#### TASK DETAILS
Lines below that include the word "delete" should each be copied.

#### STUDY MATERIAL
Segment Open

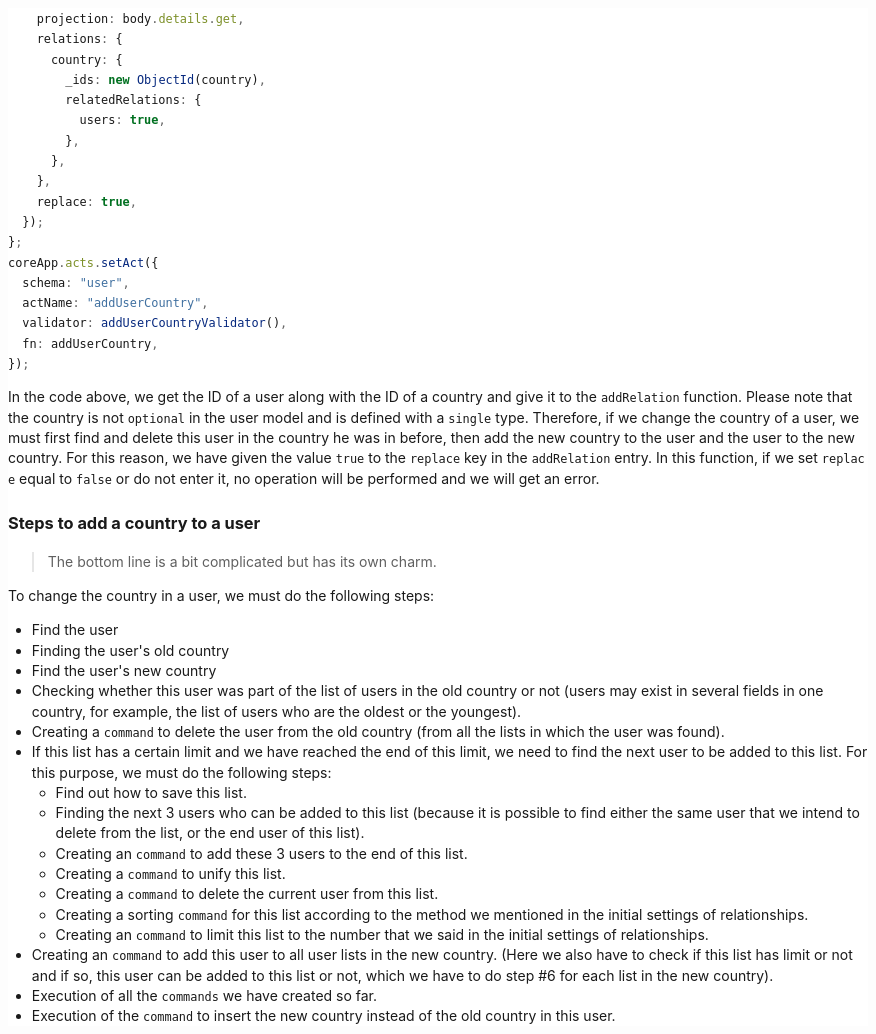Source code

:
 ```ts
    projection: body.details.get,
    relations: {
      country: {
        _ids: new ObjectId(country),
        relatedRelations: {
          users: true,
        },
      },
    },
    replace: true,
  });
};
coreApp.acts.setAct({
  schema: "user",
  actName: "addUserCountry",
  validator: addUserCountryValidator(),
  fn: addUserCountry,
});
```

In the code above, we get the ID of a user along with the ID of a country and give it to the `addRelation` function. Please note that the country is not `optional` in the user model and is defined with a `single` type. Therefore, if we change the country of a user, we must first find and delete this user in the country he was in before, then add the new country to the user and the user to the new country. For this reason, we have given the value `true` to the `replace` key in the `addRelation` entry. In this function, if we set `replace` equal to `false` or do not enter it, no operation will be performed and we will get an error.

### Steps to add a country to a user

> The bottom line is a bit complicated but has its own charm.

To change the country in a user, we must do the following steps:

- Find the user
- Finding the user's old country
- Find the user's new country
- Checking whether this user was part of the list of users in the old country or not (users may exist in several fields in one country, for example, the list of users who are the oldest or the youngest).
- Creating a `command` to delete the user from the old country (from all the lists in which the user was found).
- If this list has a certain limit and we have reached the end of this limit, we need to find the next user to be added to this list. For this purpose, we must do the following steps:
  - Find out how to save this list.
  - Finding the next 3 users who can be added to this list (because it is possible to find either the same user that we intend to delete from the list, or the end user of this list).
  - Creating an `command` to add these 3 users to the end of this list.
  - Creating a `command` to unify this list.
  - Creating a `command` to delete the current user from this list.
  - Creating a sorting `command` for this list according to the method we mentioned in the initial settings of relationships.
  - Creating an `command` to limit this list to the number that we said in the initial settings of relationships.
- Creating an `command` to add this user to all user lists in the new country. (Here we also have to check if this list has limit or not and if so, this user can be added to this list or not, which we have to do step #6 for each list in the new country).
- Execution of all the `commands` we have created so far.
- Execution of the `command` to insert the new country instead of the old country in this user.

Segment Closed

#### OUTPUT FOR THIS TASK
In the code above, we get the ID of a user along with the ID of a country and give it to the `addRelation` function. Please note that the country is not `optional` in the user model and is defined with a `single` type. Therefore, if we change the country of a user, we must first find and delete this user in the country he was in before, then add the new country to the user and the user to the new country. For this reason, we have given the value `true` to the `replace` key in the `addRelation` entry. In this function, if we set `replace` equal to `false` or do not enter it, no operation will be performed and we will get an error.
- Creating a `command` to delete the user from the old country (from all the lists in which the user was found).
  - Finding the next 3 users who can be added to this list (because it is possible to find either the same user that we intend to delete from the list, or the end user of this list).
  - Creating a `command` to delete the current user from this list.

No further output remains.